**What is being asked**
Type the records that follow again exactly as written, but drop the pictures.
┌─ Exercise data
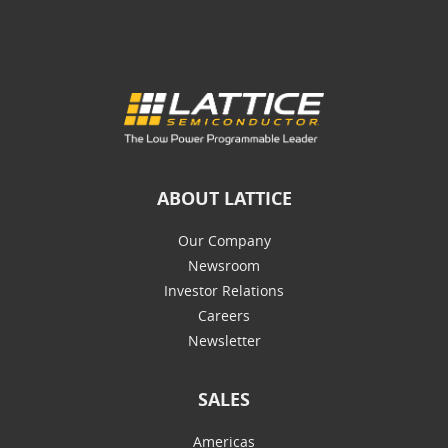
ABOUT LATTICE
Our Company
Newsroom
Investor Relations
Careers
Newsletter
SALES
Americas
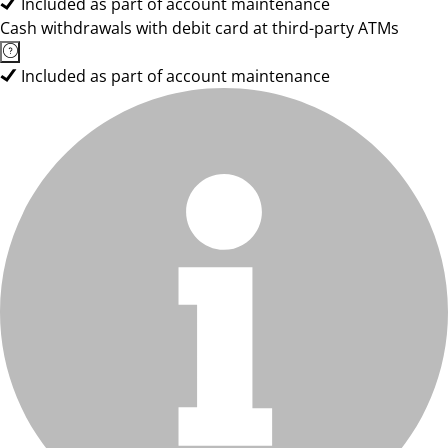
Included as part of account maintenance
Cash withdrawals with debit card at third-party ATMs
Included as part of account maintenance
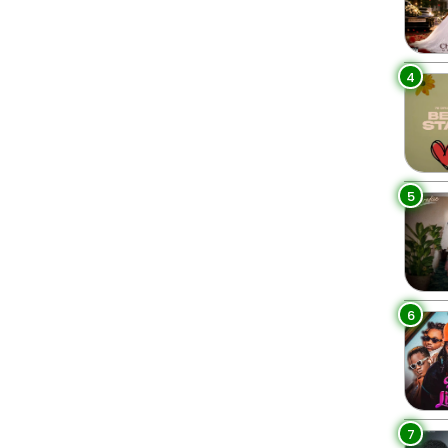
4
5
6
7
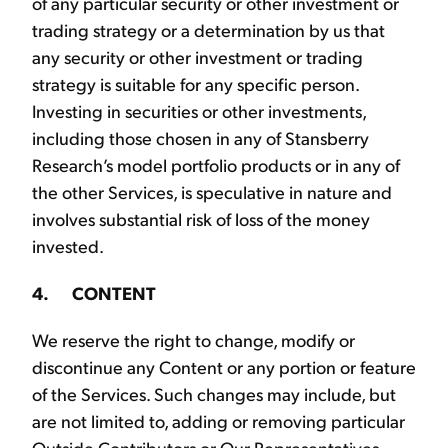
of any particular security or other investment or
trading strategy or a determination by us that
any security or other investment or trading
strategy is suitable for any specific person.
Investing in securities or other investments,
including those chosen in any of Stansberry
Research’s model portfolio products or in any of
the other Services, is speculative in nature and
involves substantial risk of loss of the money
invested.
4. CONTENT
We reserve the right to change, modify or
discontinue any Content or any portion or feature
of the Services. Such changes may include, but
are not limited to, adding or removing particular
Outside Contributors or Our Representatives,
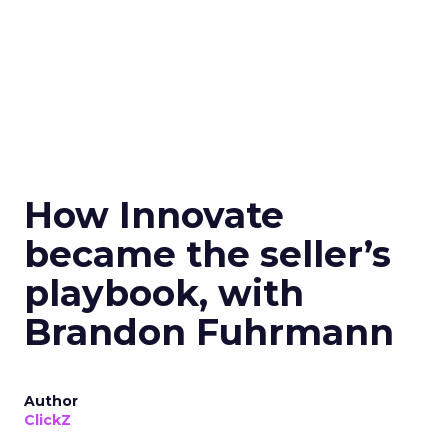
How Innovate
became the seller’s
playbook, with
Brandon Fuhrmann
Author
ClickZ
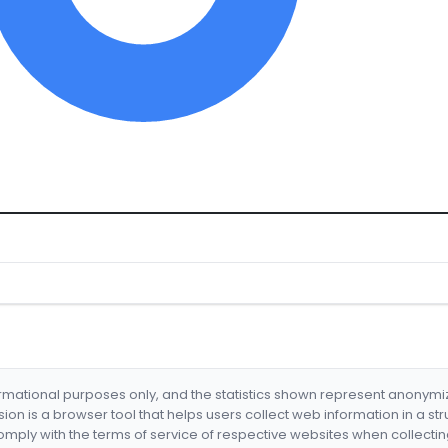
formational purposes only, and the statistics shown represent anonym
nsion is a browser tool that helps users collect web information in a st
mply with the terms of service of respective websites when collectin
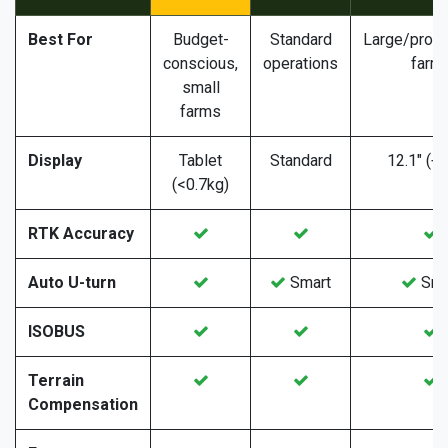
Best For
Budget-
Standard
Large/profe
conscious,
operations
farm
small
farms
Display
Tablet
Standard
12.1" (+
(<0.7kg)
RTK Accuracy
Auto U-turn
Smart
Sma
ISOBUS
Terrain
Compensation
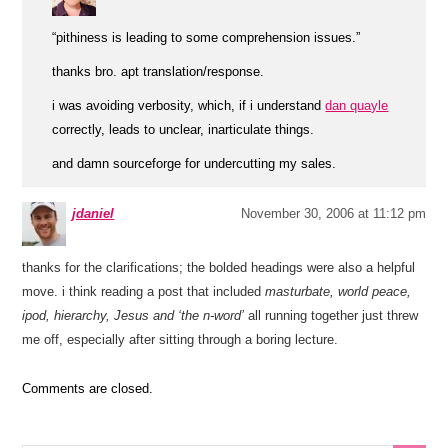
“pithiness is leading to some comprehension issues.”
thanks bro. apt translation/response.
i was avoiding verbosity, which, if i understand
dan quayle
correctly, leads to unclear, inarticulate things.
and damn sourceforge for undercutting my sales.
jdaniel
November 30, 2006 at 11:12 pm
thanks for the clarifications; the bolded headings were also a helpful
move. i think reading a post that included
masturbate, world peace,
ipod, hierarchy, Jesus and ‘the n-word’
all running together just threw
me off, especially after sitting through a boring lecture.
Comments are closed.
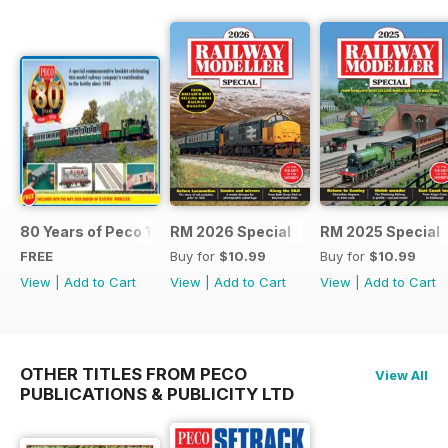
80 Years of Peco 1946 - 2026
RM 2026 Special
RM 2025 Special
FREE
Buy for
$10.99
Buy for
$10.99
View
|
Add to Cart
View
|
Add to Cart
View
|
Add to Cart
OTHER TITLES FROM PECO
View All
PUBLICATIONS & PUBLICITY LTD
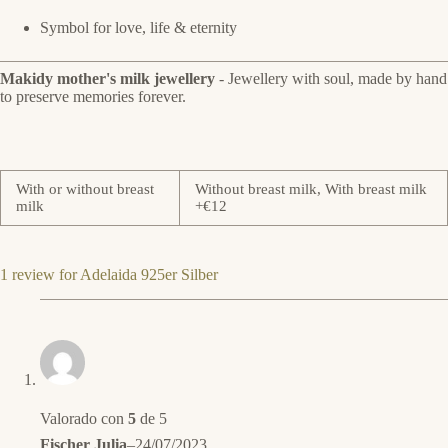
Symbol for love, life & eternity
Makidy mother's milk jewellery
- Jewellery with soul, made by hand
to preserve memories forever.
With or without breast
Without breast milk, With breast milk
milk
+€12
1 review for
Adelaida 925er Silber
Valorado con
5
de 5
Fischer Julia
–
24/07/2023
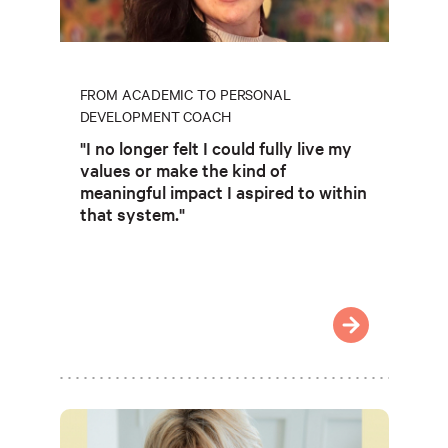
FROM ACADEMIC TO PERSONAL
DEVELOPMENT COACH
"I no longer felt I could fully live my
values or make the kind of
meaningful impact I aspired to within
that system."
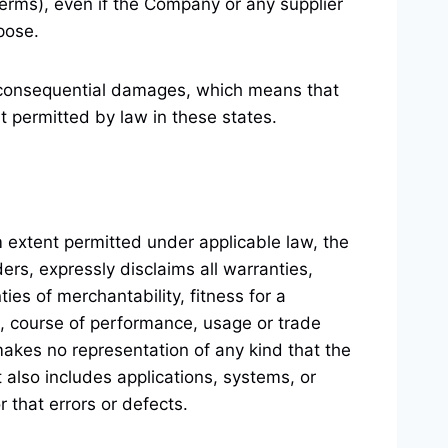
Terms), even if the Company or any supplier
pose.
 or consequential damages, which means that
nt permitted by law in these states.
 extent permitted under applicable law, the
ders, expressly disclaims all warranties,
ies of merchantability, fitness for a
g, course of performance, usage or trade
makes no representation of any kind that the
t also includes
applications, systems, or
r that errors or defects.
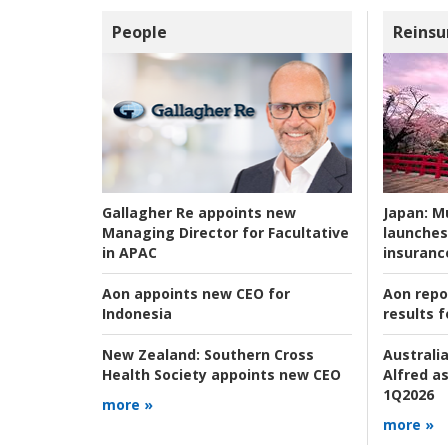
People
Reinsu
Japan:
Mu
Gallagher Re appoints new
launches
Managing Director for Facultative
insuranc
in APAC
Aon repo
Aon appoints new CEO for
results f
Indonesia
Australia
New Zealand:
Southern Cross
Alfred as
Health Society appoints new CEO
1Q2026
more »
more »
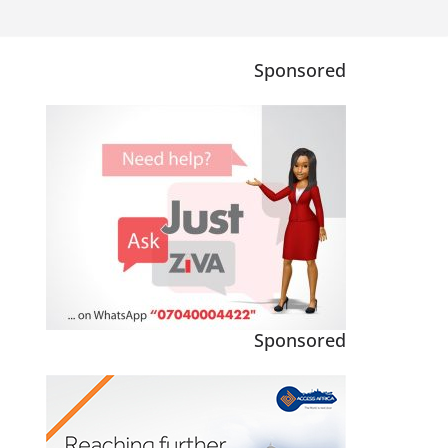
Sponsored
Sponsored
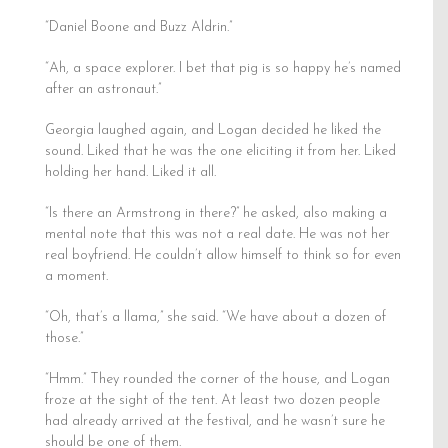
“Daniel Boone and Buzz Aldrin.”
“Ah, a space explorer. I bet that pig is so happy he’s named
after an astronaut.”
Georgia laughed again, and Logan decided he liked the
sound. Liked that he was the one eliciting it from her. Liked
holding her hand. Liked it all.
“Is there an Armstrong in there?” he asked, also making a
mental note that this was not a real date. He was not her
real boyfriend. He couldn’t allow himself to think so for even
a moment.
“Oh, that’s a llama,” she said. “We have about a dozen of
those.”
“Hmm.” They rounded the corner of the house, and Logan
froze at the sight of the tent. At least two dozen people
had already arrived at the festival, and he wasn’t sure he
should be one of them.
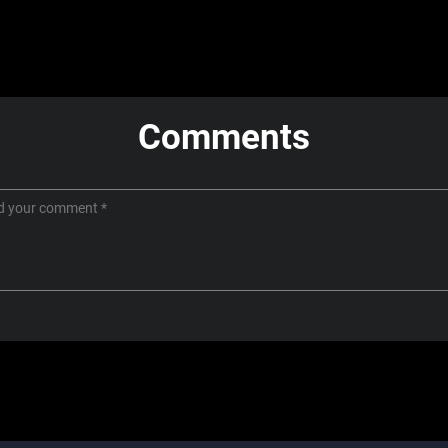
Comments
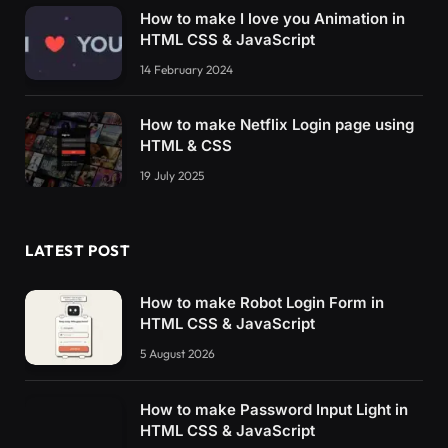
How to make I love you Animation in
HTML CSS & JavaScript
14 February 2024
How to make Netflix Login page using
HTML & CSS
19 July 2025
LATEST POST
How to make Robot Login Form in
HTML CSS & JavaScript
5 August 2026
How to make Password Input Light in
HTML CSS & JavaScript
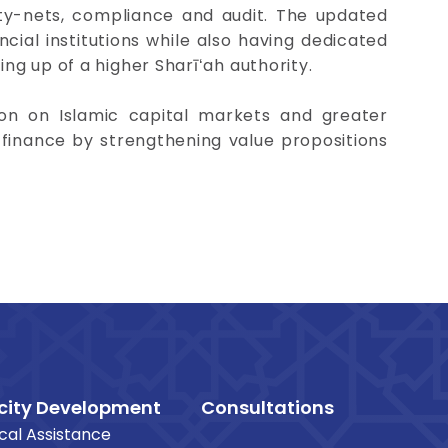
ty-nets, compliance and audit. The updated
ncial institutions while also having dedicated
ing up of a higher Sharīʻah authority.
on on Islamic capital markets and greater
 finance by strengthening value propositions
ity Development
Consultations
cal Assistance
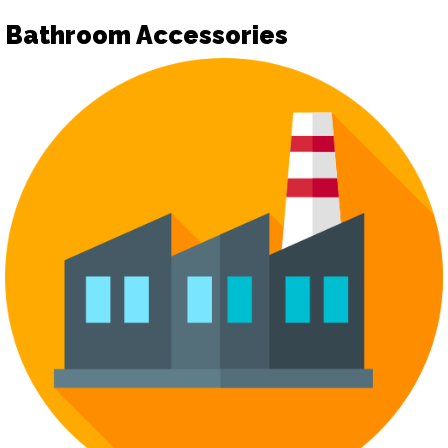
Bathroom Accessories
└─
**Expected answer**
ABOUT LATTICE
Our Company
Newsroom
Investor Relations
Careers
Newsletter
SALES
Americas
Included as part of account maintenance
Cash withdrawals with debit card at third-party ATMs
Included as part of account maintenance
4
5
6
7
of any particular security or other investment or
trading strategy or a determination by us that
any security or other investment or trading
strategy is suitable for any specific person.
Investing in securities or other investments,
including those chosen in any of Stansberry
Research’s model portfolio products or in any of
the other Services, is speculative in nature and
involves substantial risk of loss of the money
invested.
4. CONTENT
We reserve the right to change, modify or
discontinue any Content or any portion or feature
of the Services. Such changes may include, but
are not limited to, adding or removing particular
Outside Contributors or Our Representatives,
How Innovate
became the seller’s
playbook, with
Brandon Fuhrmann
Author
ClickZ
formational purposes only, and the statistics shown represent anonym
nsion is a browser tool that helps users collect web information in a st
mply with the terms of service of respective websites when collectin
Best For
Budget-
Standard
Large/profe
conscious,
operations
farm
small
farms
Display
Tablet
Standard
12.1" (+
(<0.7kg)
RTK Accuracy
Auto U-turn
Smart
Sma
ISOBUS
Terrain
Compensation
“pithiness is leading to some comprehension issues.”
thanks bro. apt translation/response.
i was avoiding verbosity, which, if i understand
dan quayle
correctly, leads to unclear, inarticulate things.
and damn sourceforge for undercutting my sales.
jdaniel
November 30, 2006 at 11:12 pm
thanks for the clarifications; the bolded headings were also a helpful
move. i think reading a post that included
masturbate, world peace,
ipod, hierarchy, Jesus and ‘the n-word’
all running together just threw
me off, especially after sitting through a boring lecture.
Comments are closed.
80 Years of Peco 1946 - 2026
RM 2026 Special
RM 2025 Special
FREE
Buy for
$10.99
Buy for
$10.99
View
|
Add to Cart
View
|
Add to Cart
View
|
Add to Cart
OTHER TITLES FROM PECO
View All
PUBLICATIONS & PUBLICITY LTD
Symbol for love, life & eternity
Makidy mother's milk jewellery
- Jewellery with soul, made by hand
to preserve memories forever.
With or without breast
Without breast milk, With breast milk
milk
+€12
1 review for
Adelaida 925er Silber
Valorado con
5
de 5
Fischer Julia
–
24/07/2023
FROM ACADEMIC TO PERSONAL
DEVELOPMENT COACH
"I no longer felt I could fully live my
values or make the kind of
meaningful impact I aspired to within
that system."
Terms), even if the Company or any supplier
pose.
 or consequential damages, which means that
nt permitted by law in these states.
 extent permitted under applicable law, the
ders, expressly disclaims all warranties,
ies of merchantability, fitness for a
g, course of performance, usage or trade
makes no representation of any kind that the
t also includes
applications, systems, or
r that errors or defects.
People
Reinsu
Japan:
Mu
Gallagher Re appoints new
launches
Managing Director for Facultative
insuranc
in APAC
Aon repo
Aon appoints new CEO for
results f
Indonesia
Australia
New Zealand:
Southern Cross
Alfred as
Health Society appoints new CEO
1Q2026
more »
more »
Sponsored
Sponsored
“Daniel Boone and Buzz Aldrin.”
“Ah, a space explorer. I bet that pig is so happy he’s named
after an astronaut.”
Georgia laughed again, and Logan decided he liked the
sound. Liked that he was the one eliciting it from her. Liked
holding her hand. Liked it all.
“Is there an Armstrong in there?” he asked, also making a
mental note that this was not a real date. He was not her
real boyfriend. He couldn’t allow himself to think so for even
a moment.
“Oh, that’s a llama,” she said. “We have about a dozen of
those.”
“Hmm.” They rounded the corner of the house, and Logan
froze at the sight of the tent. At least two dozen people
had already arrived at the festival, and he wasn’t sure he
should be one of them.
Comments
How to make I love you Animation in
HTML CSS & JavaScript
14 February 2024
How to make Netflix Login page using
HTML & CSS
19 July 2025
LATEST POST
How to make Robot Login Form in
HTML CSS & JavaScript
5 August 2026
How to make Password Input Light in
HTML CSS & JavaScript
ty-nets, compliance and audit. The updated
ncial institutions while also having dedicated
ing up of a higher Sharīʻah authority.
on on Islamic capital markets and greater
 finance by strengthening value propositions
ity Development
Consultations
cal Assistance
Bathroom Accessories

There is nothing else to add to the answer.